$F$ is closed subset of $X$. $A$ is any subset of $X$. $X$ is a metric space. The topology on $X$ is induced by the metric.
Define $A_n= \{ x\in F^c\cap A\mid d(x,F)\ge \frac{1}{n}\}$
Then $\bigcup_{n=1}^{\infty} A_n= F^c\cap A$.
I had the above argument. To show the claim, is it necessary to have closedness assumption of $F$ ?
Or is there any counterexample such that above assertion fails if we relax closedness argument?
Any help will be appreciated.
On
It is essential.
Suppose $x \in \bigcup_n A_n$. So $x \in A_m$ for some $m$. It follows that $x \in A$ and $d(x,F) > \frac{1}{m} >0$. So $x \notin F$ (as $x \in F$ implies $d(x,F)=0$), and so $x \in A \cap F^\complement$. This direction does not use the closedness of $F$.
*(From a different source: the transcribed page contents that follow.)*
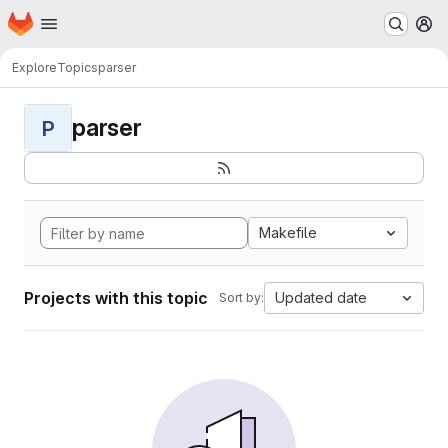
Homepage
Skip to main content
M
Explore
Topics
parser
parser
P
Makefile
Projects with this topic
Updated date
Sort by: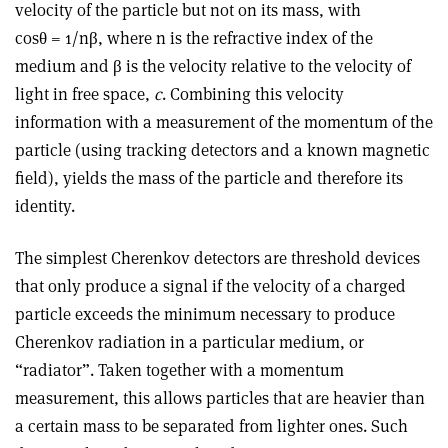
velocity of the particle but not on its mass, with
cosθ = 1/nβ, where n is the refractive index of the
medium and β is the velocity relative to the velocity of
light in free space,
c
. Combining this velocity
information with a measurement of the momentum of the
particle (using tracking detectors and a known magnetic
field), yields the mass of the particle and therefore its
identity.
The simplest Cherenkov detectors are threshold devices
that only produce a signal if the velocity of a charged
particle exceeds the minimum necessary to produce
Cherenkov radiation in a particular medium, or
“radiator”. Taken together with a momentum
measurement, this allows particles that are heavier than
a certain mass to be separated from lighter ones. Such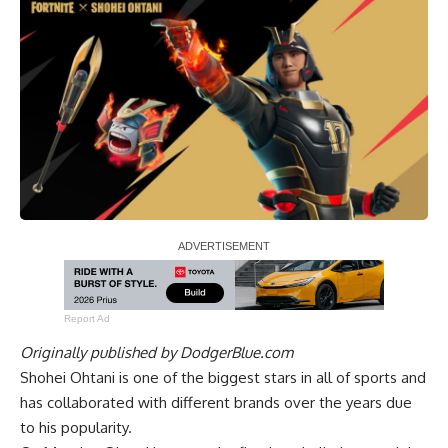
Report Ad
Originally published by
DodgerBlue.com
Shohei Ohtani is one of the biggest stars in all of sports and
has collaborated with different brands over the years due
to his popularity.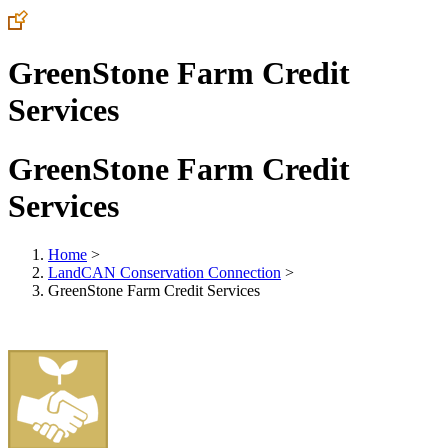
GreenStone Farm Credit
Services
GreenStone Farm Credit
Services
Home
>
LandCAN Conservation Connection
>
GreenStone Farm Credit Services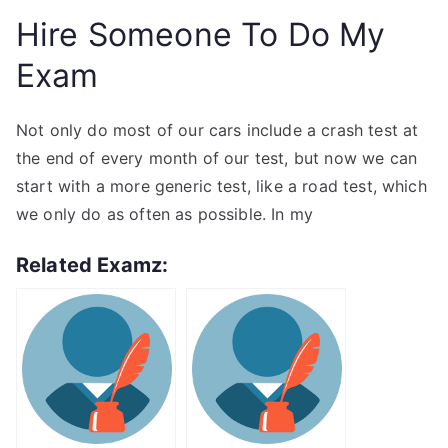
Hire Someone To Do My
Exam
Not only do most of our cars include a crash test at
the end of every month of our test, but now we can
start with a more generic test, like a road test, which
we only do as often as possible. In my
Related Examz: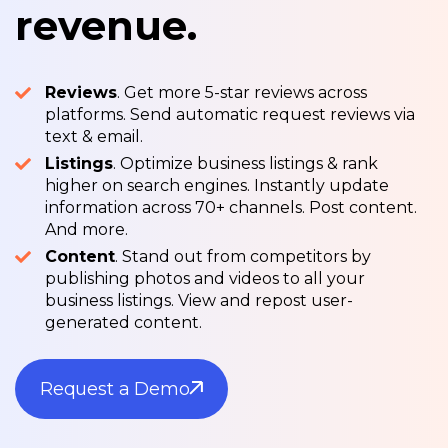
revenue.
Reviews
. Get more 5-star reviews across
platforms. Send automatic request reviews via
text & email.
Listings
. Optimize business listings & rank
higher on search engines. Instantly update
information across 70+ channels. Post content.
And more.
Content
. Stand out from competitors by
publishing photos and videos to all your
business listings. View and repost user-
generated content.
Request a Demo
Suppose $x \in F^\complement \cap A$. Then as $F$ is closed and $F^\complement$ is open, there is some $r>0$ such that $B(x,r) \subseteq F^\complement$, or $B(x,r) \cap F=\emptyset$. If we choose $m$ such that $\frac{1}{m}< r$, we see that $d(x,F) \ge r > \frac{1}{m}$ so that $x \in A_m$ and so $x \in \bigcup_n A_n$ as required. This inclusion does use the closedness of $F$ explicitly.
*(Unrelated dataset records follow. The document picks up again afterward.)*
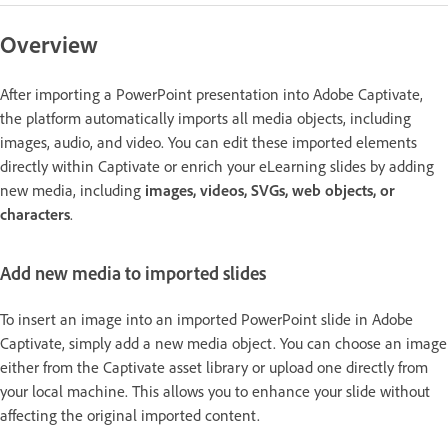
Overview
After importing a PowerPoint presentation into Adobe Captivate,
the platform automatically imports all media objects, including
images, audio, and video. You can edit these imported elements
directly within Captivate or enrich your eLearning slides by adding
new media, including
images, videos, SVGs, web objects, or
characters
.
Add new media to imported slides
To insert an image into an imported PowerPoint slide in Adobe
Captivate, simply add a new media object. You can choose an image
either from the Captivate asset library or upload one directly from
your local machine. This allows you to enhance your slide without
affecting the original imported content.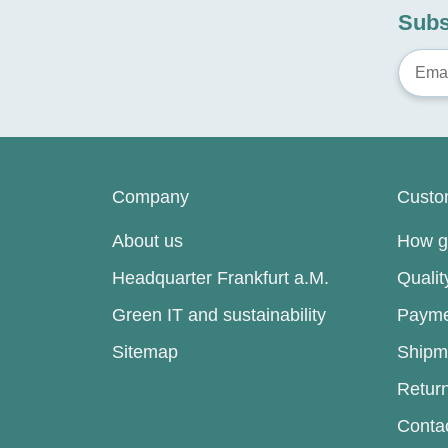
Subs
Company
Custo
About us
How go
Headquarter Frankfurt a.M.
Quali
Green IT and sustainability
Payme
Sitemap
Shipm
Retur
Conta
In the reals, take $A=\{0,1\}$ and $F=(0,1)$ which is not closed. Note that $d(x,F)=0$ for all $x \in A$.
Then for any $n$, $A_n = \emptyset$, so the equality fails rather miserably, as $A \cap F^\complement = A = \{0,1\}$.
You have missed $A$ in the definition of $A$. Assume that $A=X$. Then union of $A_n$'s is $\{x:d(x,F^{c}) >0\}$ and this is equal to $F^{c}$ iff $F$ is closed. For a counterexample you can take any set which is not closed!.